I have not seen any HDHP on the Obamacare Exchanges not labelled as such. On the other hand, there are many HDHPs on those exchanges that are not qualifying plans for HSA contributions.


 

  

What was incomplete and misleading about what he said?

He seemed to be talking about employer paid plans.  Note exchange plans.

AFAIK he's right on the deductible and OOP limits cited and that alone qualifies you for HSA eligibility.

 

DPG said:   Edit with answer: If either spouse has family coverage, both spouses are treated as having family coverage. This means I can have as many plans as I want with up to an aggregate of the family limit for the tax year.


Kind of a related question:

I have an individual HDHP through my employer which does not offer an HSA.
My wife has a family HDHP through her employer that covers her and our children which also does not offer an HSA.

Does this mean I am limited to two individual HSA's (max contribution of 2x $3,400) instead of a single family HSA (max of $6,750 but won't incur fees associated with two accounts)?

If each spouse has an HSA eligible individual HDHP plan, then they can each make a $3,400 contribution for a total of $6,800, but each $3,400 would have to go to their respective HSAs. Neither of them is consider to have a family plan.

If one spouse has an HSA eligible individual HDHP plan and one spouse has an HSA eligible family plan, then both spouses are considered as having an HSA eligible family HDHP plan with a combined contribution limit of $6,750. Either spouse could make the entire contribution to their HSA and the other spouse nothing or any distribution of the total that they agree to.

Yes, it is ironic, but for 2017 two individual plans can make a larger combined contribution than one individual plan and one family plan. The opposite was true for 2016.

See my next post for clarifying that not all HDHP plans are eligible for an HSA.

jerosen said:   
btuttle said:   
bgriffith67 said:   One thing to note is that some plans don't call themselves HDHP, but you may still qualify based on the IRS requirements.  Under the new ObamaCare plans, most employer plans meet the guidelines for HDHP:
This statement is incomplete, misleading and counterproductive to helping people navigate the health insurance minefield.

I have not seen any HDHP on the Obamacare Exchanges not labelled as such. On the other hand, there are many HDHPs on those exchanges that are not qualifying plans for HSA contributions.

What was incomplete and misleading about what he said?

He seemed to be talking about employer paid plans.  Note exchange plans.

AFAIK he's right on the deductible and OOP limits cited and that alone qualifies you for HSA eligibility.

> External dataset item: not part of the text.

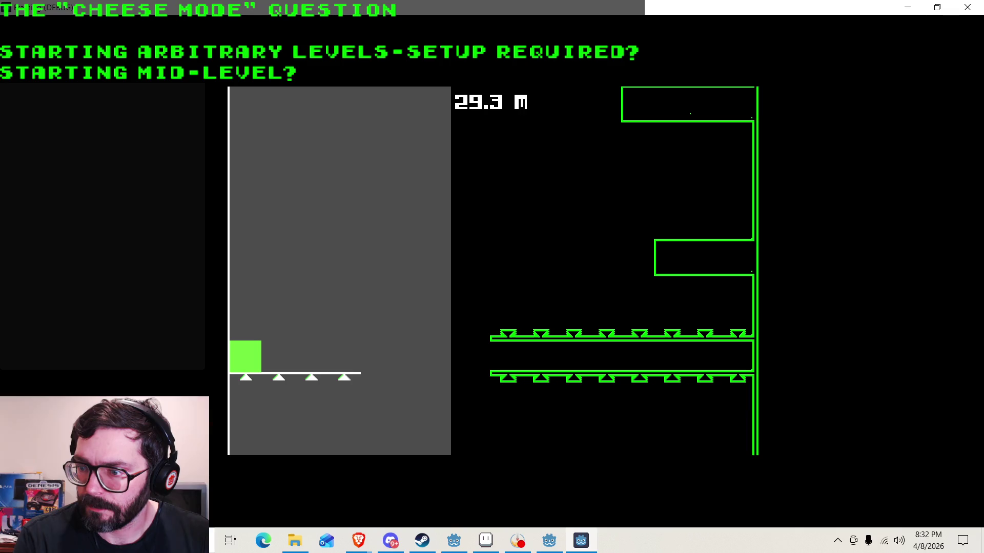
key("Right")
key("Left")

It does not matter whether we are talking about employer plans or exchange plans. The HSA criteria is exactly the same. He and you are most definitely wrong about meeting the minimum deductible and not exceeding the max OOP are the sole criteria for establishing HSA eligibility.

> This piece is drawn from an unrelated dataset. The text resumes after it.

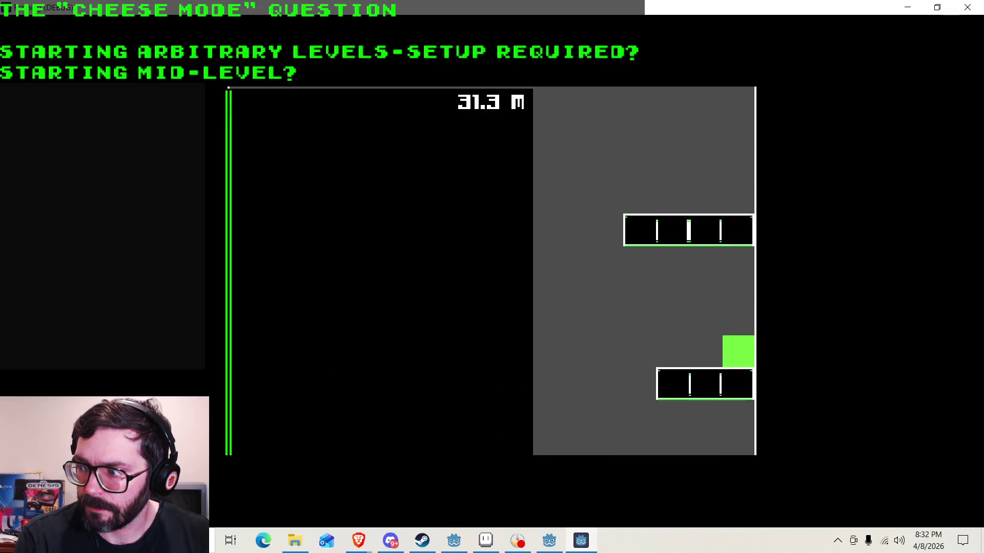
key("Left")
key("Right")
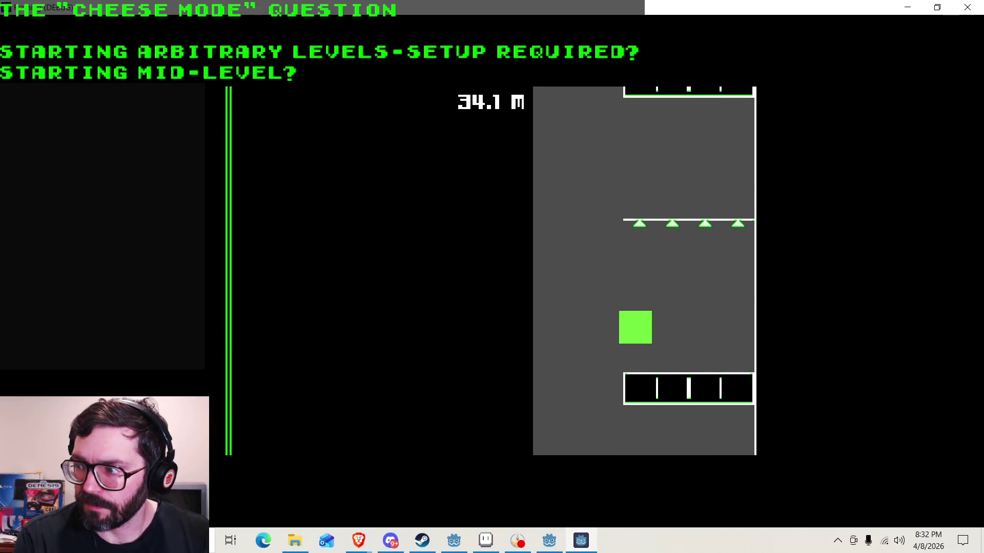
key("Left")
key("Right")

To be HSA eligible, HDHP plan reimbursements and if an employer plan, employer reimbursements must not be available until IRS deductible minimum (not the plan deductible) has been met.

Here are some issues that disqualify an HDHP plan with the minimum deductible and do not exceed the OOP maximum:

  • HDHP plan first dollar reimbursements, co-pay and co-insurance before the IRS minimum deductible.
  • HDHP embedded individual deductible for a family plan below the family plan IRS minimum deductible.
  • Employer general purpose HRA other than a post deductible HRA and/or limited purpose HRA (only for non-medical expenses such as vision and dental).
  • Employer general purpose FSA other than a post deductible HRA and/or limited purpose HRA (only for non-medical expenses such as vision and dental).

Many of the Marketplace plans are not HSA eligible, because they provide reimbursements after co-pays. Even if the co-pays are just provided for prescriptions this is enough to disqualify the plan.